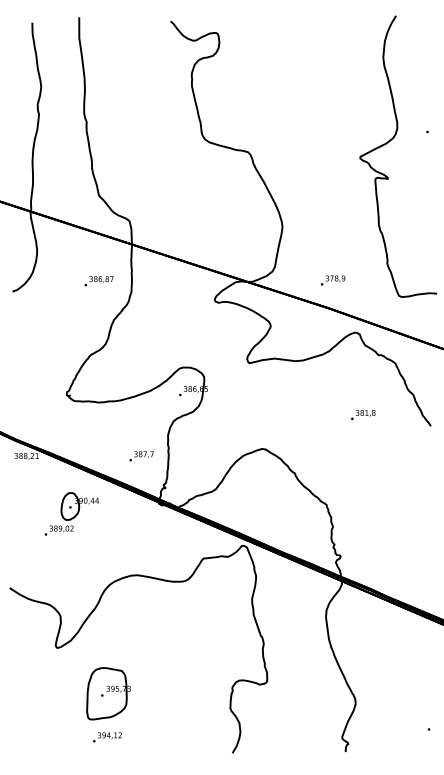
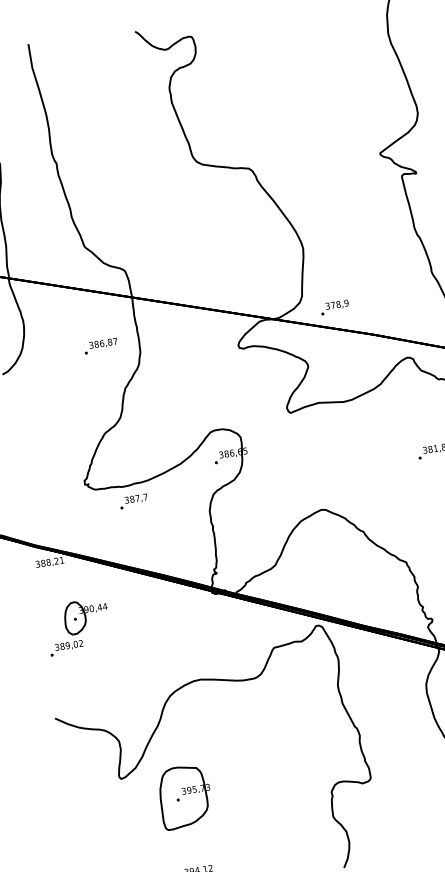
text: (333, 280) -> (335, 307), moved
text: (141, 456) -> (133, 501), moved
part: (71, 513) -> (77, 626), moved
part: (108, 693) -> (185, 796), moved

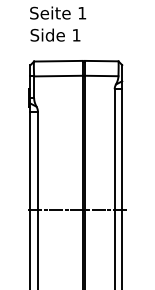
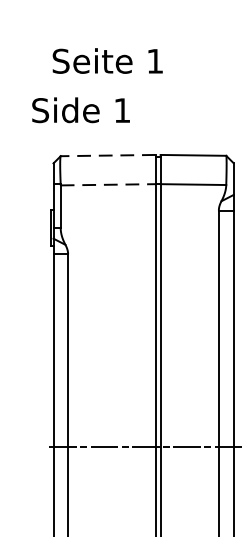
text: (55, 34) -> (81, 108), moved
line: (57, 61) -> (106, 156), solid -> dashed
line: (58, 76) -> (108, 185), solid -> dashed

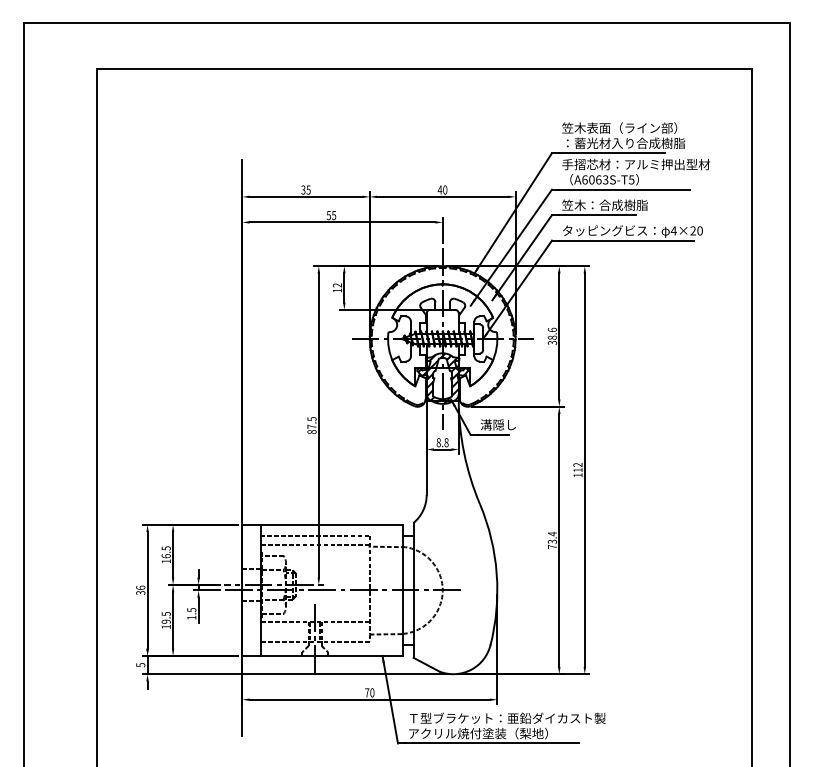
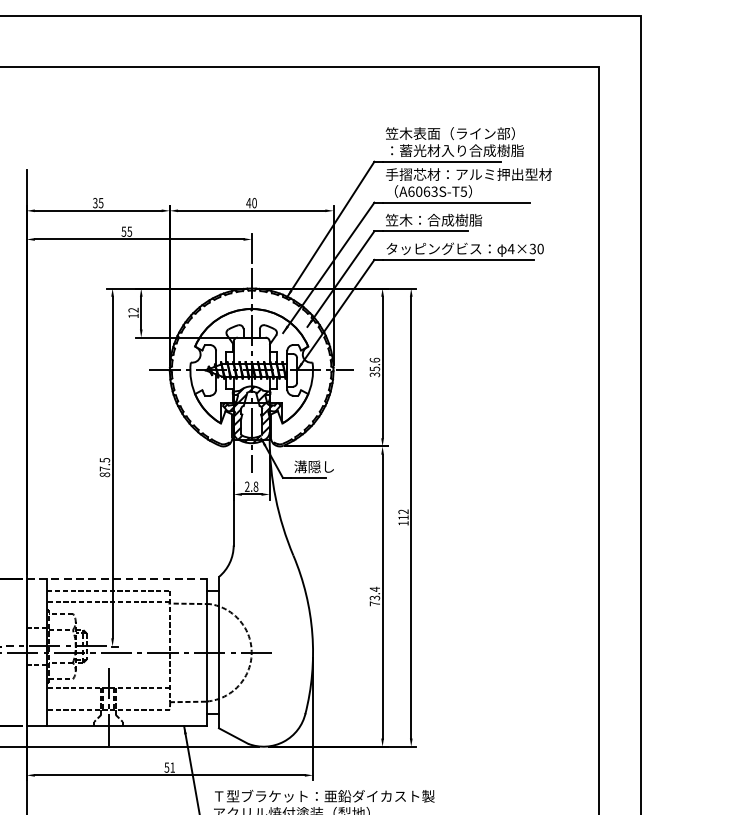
text: (692, 231) -> (532, 249), 4×20 -> 4×30
text: (552, 337) -> (374, 368), 38.6 -> 35.6
text: (438, 442) -> (246, 486), 8.8 -> 2.8
line: (322, 524) -> (116, 578), solid -> dashed
text: (369, 692) -> (169, 767), 70 -> 51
———
Aim of the exercise :: Transcribe the material exactly, and leave out whatever pictures it holds.

Result for this exercise ::
text: (333, 280) -> (335, 307), moved
text: (141, 456) -> (133, 501), moved
part: (71, 513) -> (77, 626), moved
part: (108, 693) -> (185, 796), moved

text: (55, 34) -> (81, 108), moved
line: (57, 61) -> (106, 156), solid -> dashed
line: (58, 76) -> (108, 185), solid -> dashed

text: (692, 231) -> (532, 249), 4×20 -> 4×30
text: (552, 337) -> (374, 368), 38.6 -> 35.6
text: (438, 442) -> (246, 486), 8.8 -> 2.8
line: (322, 524) -> (116, 578), solid -> dashed
text: (369, 692) -> (169, 767), 70 -> 51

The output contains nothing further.